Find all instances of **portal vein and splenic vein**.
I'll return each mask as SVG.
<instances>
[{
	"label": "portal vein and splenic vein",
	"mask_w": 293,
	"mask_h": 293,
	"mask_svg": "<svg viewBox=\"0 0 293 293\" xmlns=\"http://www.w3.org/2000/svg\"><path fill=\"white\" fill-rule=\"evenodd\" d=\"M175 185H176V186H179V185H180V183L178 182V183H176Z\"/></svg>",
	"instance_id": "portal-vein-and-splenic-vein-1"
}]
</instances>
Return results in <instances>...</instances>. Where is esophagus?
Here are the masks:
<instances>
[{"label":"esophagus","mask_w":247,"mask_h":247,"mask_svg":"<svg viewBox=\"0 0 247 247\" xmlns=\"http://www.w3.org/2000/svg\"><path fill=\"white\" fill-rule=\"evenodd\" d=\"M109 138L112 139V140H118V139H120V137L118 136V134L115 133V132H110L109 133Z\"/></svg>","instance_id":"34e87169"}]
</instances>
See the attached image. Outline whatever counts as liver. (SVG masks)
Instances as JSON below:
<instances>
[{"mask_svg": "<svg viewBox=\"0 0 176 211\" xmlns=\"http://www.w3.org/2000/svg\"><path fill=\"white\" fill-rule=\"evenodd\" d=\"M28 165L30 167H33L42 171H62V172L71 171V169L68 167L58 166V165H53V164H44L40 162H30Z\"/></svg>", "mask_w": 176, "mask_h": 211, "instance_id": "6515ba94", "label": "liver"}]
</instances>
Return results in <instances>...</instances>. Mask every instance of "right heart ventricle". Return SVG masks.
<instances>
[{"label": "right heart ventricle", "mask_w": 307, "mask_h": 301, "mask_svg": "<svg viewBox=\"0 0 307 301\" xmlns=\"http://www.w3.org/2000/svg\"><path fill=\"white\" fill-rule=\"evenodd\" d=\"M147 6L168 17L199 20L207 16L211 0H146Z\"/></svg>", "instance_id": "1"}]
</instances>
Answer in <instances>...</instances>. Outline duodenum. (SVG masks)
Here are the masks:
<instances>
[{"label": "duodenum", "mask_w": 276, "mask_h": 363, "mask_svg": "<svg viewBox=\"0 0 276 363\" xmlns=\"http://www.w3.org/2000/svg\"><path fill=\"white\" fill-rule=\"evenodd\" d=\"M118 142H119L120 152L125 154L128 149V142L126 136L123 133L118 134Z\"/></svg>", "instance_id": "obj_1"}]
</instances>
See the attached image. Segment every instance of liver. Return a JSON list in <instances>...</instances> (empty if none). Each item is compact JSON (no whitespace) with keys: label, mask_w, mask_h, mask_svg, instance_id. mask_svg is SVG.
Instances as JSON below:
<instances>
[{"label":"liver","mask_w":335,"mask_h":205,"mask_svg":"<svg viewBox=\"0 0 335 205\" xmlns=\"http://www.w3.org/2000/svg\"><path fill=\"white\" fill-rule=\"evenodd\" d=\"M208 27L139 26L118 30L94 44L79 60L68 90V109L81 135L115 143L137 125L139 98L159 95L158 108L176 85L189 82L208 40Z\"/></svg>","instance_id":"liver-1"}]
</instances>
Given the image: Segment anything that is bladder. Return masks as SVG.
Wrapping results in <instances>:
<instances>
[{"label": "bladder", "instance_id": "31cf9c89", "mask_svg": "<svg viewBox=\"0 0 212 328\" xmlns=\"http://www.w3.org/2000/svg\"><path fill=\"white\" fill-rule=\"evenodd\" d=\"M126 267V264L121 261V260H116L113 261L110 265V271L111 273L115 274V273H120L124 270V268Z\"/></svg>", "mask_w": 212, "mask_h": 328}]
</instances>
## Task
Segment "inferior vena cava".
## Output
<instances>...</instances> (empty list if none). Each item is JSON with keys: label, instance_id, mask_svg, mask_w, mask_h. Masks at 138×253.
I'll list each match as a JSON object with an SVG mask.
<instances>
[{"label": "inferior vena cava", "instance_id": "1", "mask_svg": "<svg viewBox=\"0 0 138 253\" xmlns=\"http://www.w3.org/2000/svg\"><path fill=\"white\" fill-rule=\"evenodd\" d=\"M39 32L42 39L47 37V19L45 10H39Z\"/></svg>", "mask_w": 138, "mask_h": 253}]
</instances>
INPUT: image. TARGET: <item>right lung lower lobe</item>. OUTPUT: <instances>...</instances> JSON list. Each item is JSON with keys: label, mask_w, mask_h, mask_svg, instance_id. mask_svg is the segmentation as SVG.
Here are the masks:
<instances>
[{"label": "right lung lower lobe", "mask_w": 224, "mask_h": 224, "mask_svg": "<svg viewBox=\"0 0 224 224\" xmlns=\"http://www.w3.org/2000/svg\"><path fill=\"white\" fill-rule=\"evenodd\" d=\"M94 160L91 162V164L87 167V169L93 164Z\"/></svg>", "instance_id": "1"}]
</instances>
--*--
> [What to work on]: Print every one of the rows above again, character for character.

> [Completed exercise]:
Find all instances of **portal vein and splenic vein**.
I'll return each mask as SVG.
<instances>
[{
	"label": "portal vein and splenic vein",
	"mask_w": 293,
	"mask_h": 293,
	"mask_svg": "<svg viewBox=\"0 0 293 293\" xmlns=\"http://www.w3.org/2000/svg\"><path fill=\"white\" fill-rule=\"evenodd\" d=\"M175 185H176V186H179V185H180V183L178 182V183H176Z\"/></svg>",
	"instance_id": "portal-vein-and-splenic-vein-1"
}]
</instances>
Return results in <instances>...</instances>. Where is esophagus?
Here are the masks:
<instances>
[{"label":"esophagus","mask_w":247,"mask_h":247,"mask_svg":"<svg viewBox=\"0 0 247 247\" xmlns=\"http://www.w3.org/2000/svg\"><path fill=\"white\" fill-rule=\"evenodd\" d=\"M109 138L112 139V140H118V139H120V137L118 136V134L115 133V132H110L109 133Z\"/></svg>","instance_id":"34e87169"}]
</instances>
See the attached image. Outline whatever counts as liver. (SVG masks)
Instances as JSON below:
<instances>
[{"mask_svg": "<svg viewBox=\"0 0 176 211\" xmlns=\"http://www.w3.org/2000/svg\"><path fill=\"white\" fill-rule=\"evenodd\" d=\"M28 165L30 167H33L42 171H62V172L71 171V169L68 167L58 166V165H53V164H44L40 162H30Z\"/></svg>", "mask_w": 176, "mask_h": 211, "instance_id": "6515ba94", "label": "liver"}]
</instances>
Return results in <instances>...</instances>. Mask every instance of "right heart ventricle". Return SVG masks.
<instances>
[{"label": "right heart ventricle", "mask_w": 307, "mask_h": 301, "mask_svg": "<svg viewBox=\"0 0 307 301\" xmlns=\"http://www.w3.org/2000/svg\"><path fill=\"white\" fill-rule=\"evenodd\" d=\"M147 6L168 17L199 20L207 16L211 0H146Z\"/></svg>", "instance_id": "1"}]
</instances>
Answer in <instances>...</instances>. Outline duodenum. (SVG masks)
Here are the masks:
<instances>
[{"label": "duodenum", "mask_w": 276, "mask_h": 363, "mask_svg": "<svg viewBox=\"0 0 276 363\" xmlns=\"http://www.w3.org/2000/svg\"><path fill=\"white\" fill-rule=\"evenodd\" d=\"M118 142H119L120 152L125 154L128 149V142L126 136L123 133L118 134Z\"/></svg>", "instance_id": "obj_1"}]
</instances>
See the attached image. Segment every instance of liver. Return a JSON list in <instances>...</instances> (empty if none). Each item is compact JSON (no whitespace) with keys: label, mask_w, mask_h, mask_svg, instance_id. mask_svg is SVG.
Instances as JSON below:
<instances>
[{"label":"liver","mask_w":335,"mask_h":205,"mask_svg":"<svg viewBox=\"0 0 335 205\" xmlns=\"http://www.w3.org/2000/svg\"><path fill=\"white\" fill-rule=\"evenodd\" d=\"M208 27L139 26L118 30L94 44L79 60L68 90V109L81 135L115 143L137 125L139 98L159 95L158 108L176 85L189 82L208 40Z\"/></svg>","instance_id":"liver-1"}]
</instances>
Given the image: Segment anything that is bladder. Return masks as SVG.
Wrapping results in <instances>:
<instances>
[{"label": "bladder", "instance_id": "31cf9c89", "mask_svg": "<svg viewBox=\"0 0 212 328\" xmlns=\"http://www.w3.org/2000/svg\"><path fill=\"white\" fill-rule=\"evenodd\" d=\"M126 267V264L121 261V260H116L113 261L110 265V271L111 273L115 274V273H120L124 270V268Z\"/></svg>", "mask_w": 212, "mask_h": 328}]
</instances>
## Task
Segment "inferior vena cava".
## Output
<instances>...</instances> (empty list if none). Each item is JSON with keys: label, instance_id, mask_svg, mask_w, mask_h. Masks at 138×253.
I'll list each match as a JSON object with an SVG mask.
<instances>
[{"label": "inferior vena cava", "instance_id": "1", "mask_svg": "<svg viewBox=\"0 0 138 253\" xmlns=\"http://www.w3.org/2000/svg\"><path fill=\"white\" fill-rule=\"evenodd\" d=\"M39 32L42 39L47 37V19L45 10H39Z\"/></svg>", "mask_w": 138, "mask_h": 253}]
</instances>
INPUT: image. TARGET: <item>right lung lower lobe</item>. OUTPUT: <instances>...</instances> JSON list. Each item is JSON with keys: label, mask_w, mask_h, mask_svg, instance_id. mask_svg is the segmentation as SVG.
Here are the masks:
<instances>
[{"label": "right lung lower lobe", "mask_w": 224, "mask_h": 224, "mask_svg": "<svg viewBox=\"0 0 224 224\" xmlns=\"http://www.w3.org/2000/svg\"><path fill=\"white\" fill-rule=\"evenodd\" d=\"M94 160L91 162V164L87 167V169L93 164Z\"/></svg>", "instance_id": "1"}]
</instances>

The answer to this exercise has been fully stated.